* Data records *
=-=-=-=-=

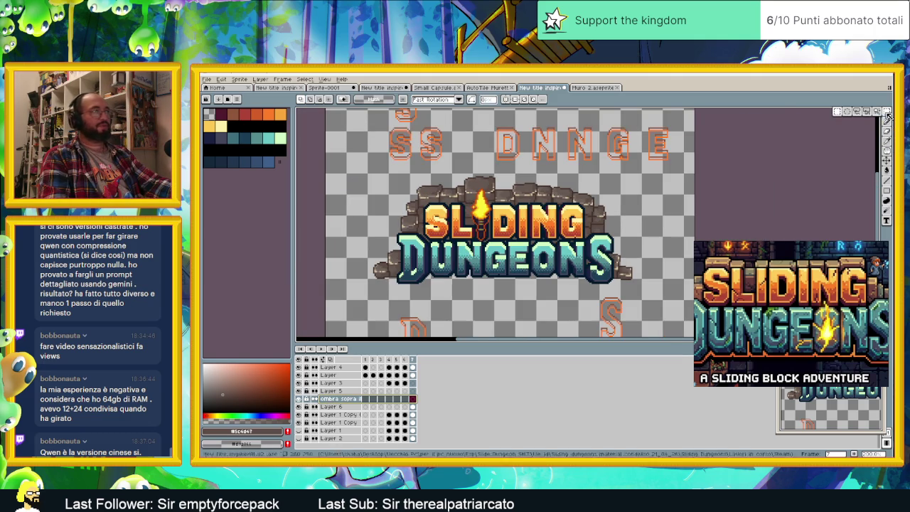
# - Fill a selection around the title with a dark blue gradient rising from the bottom, then deselect
pyautogui.moveTo(367, 179); pyautogui.dragTo(637, 279)
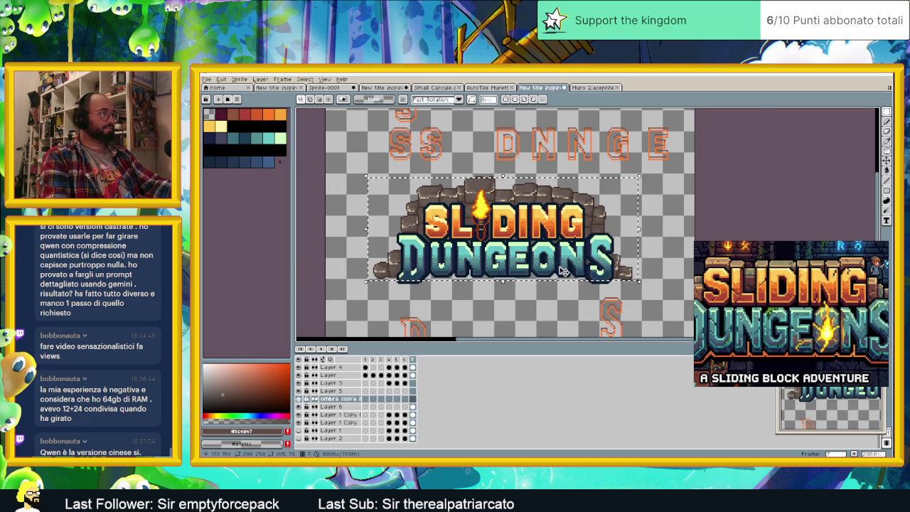
pyautogui.scroll(1, 541, 260)
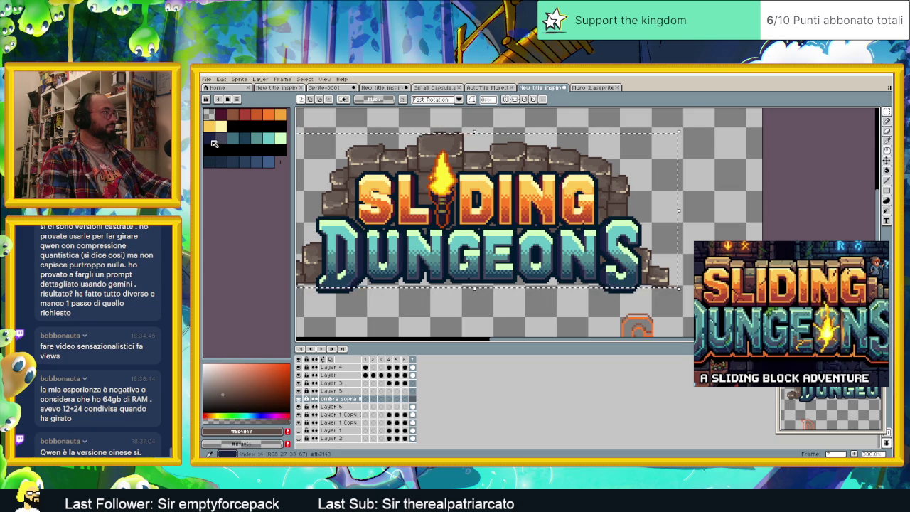
pyautogui.click(212, 139)
pyautogui.click(886, 171)
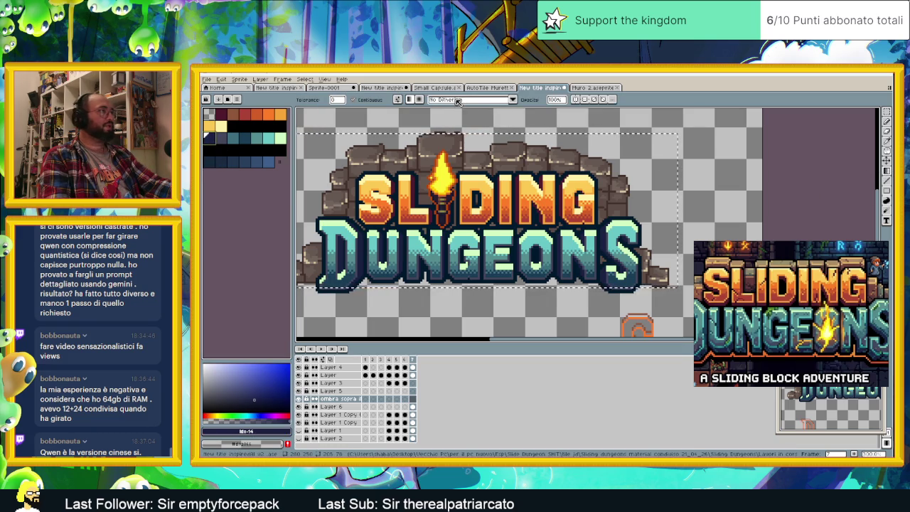
pyautogui.click(420, 100)
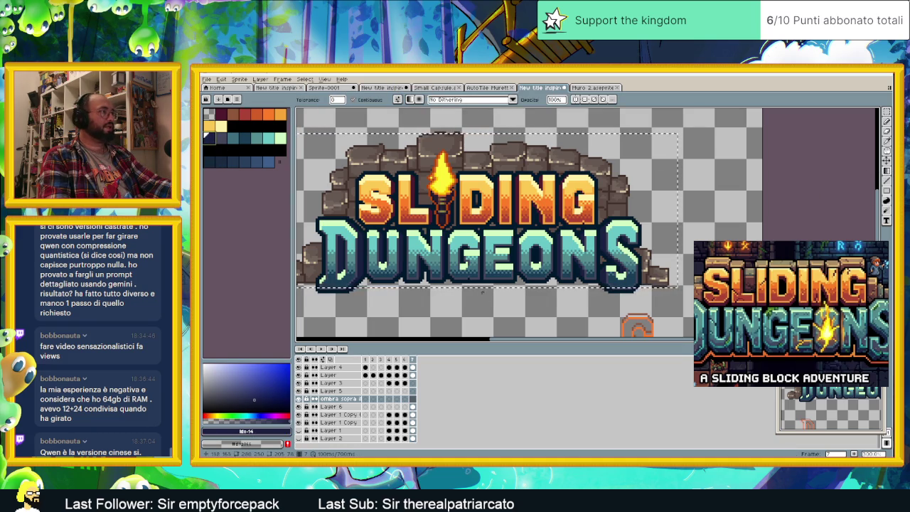
pyautogui.moveTo(488, 296)
pyautogui.mouseDown()
pyautogui.moveTo(470, 225)
pyautogui.moveTo(477, 129)
pyautogui.mouseUp()
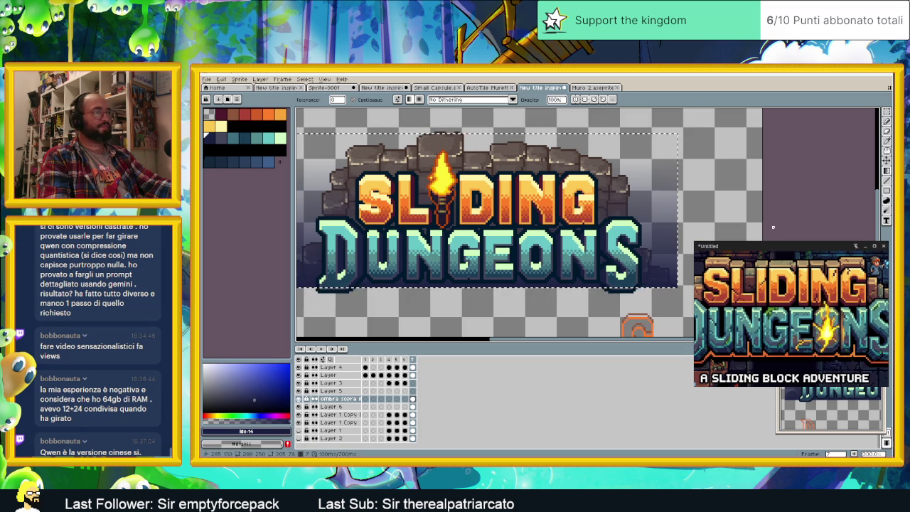
pyautogui.click(886, 113)
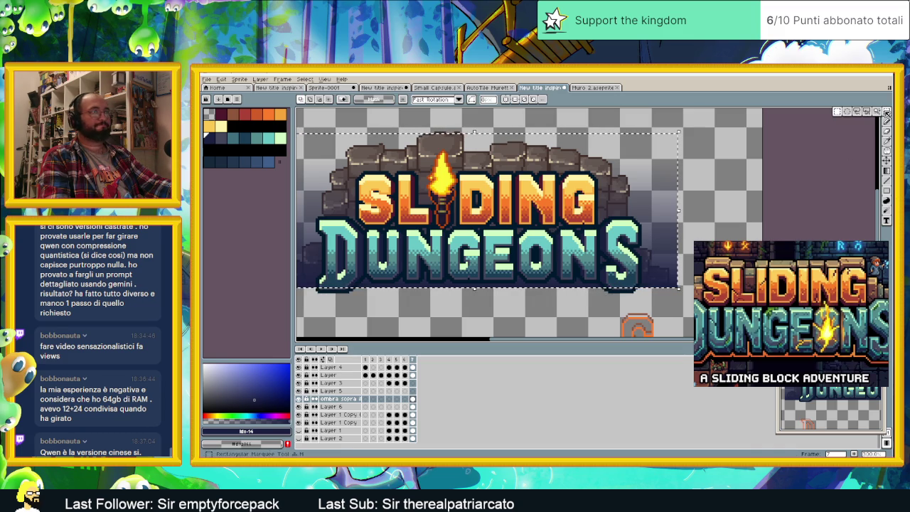
pyautogui.click(730, 137)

=-=-=-=-=

* Task item *
I need the lines from the line holding "pyautogui.scroll(1, 541, 260)" through the end of the material, inclusive, restated word for word and without pictures.

* Written answer *
pyautogui.scroll(1, 541, 260)
pyautogui.click(212, 139)
pyautogui.click(886, 171)
pyautogui.click(420, 100)
pyautogui.moveTo(488, 296)
pyautogui.mouseDown()
pyautogui.moveTo(470, 225)
pyautogui.moveTo(477, 129)
pyautogui.mouseUp()
pyautogui.click(886, 113)
pyautogui.click(730, 137)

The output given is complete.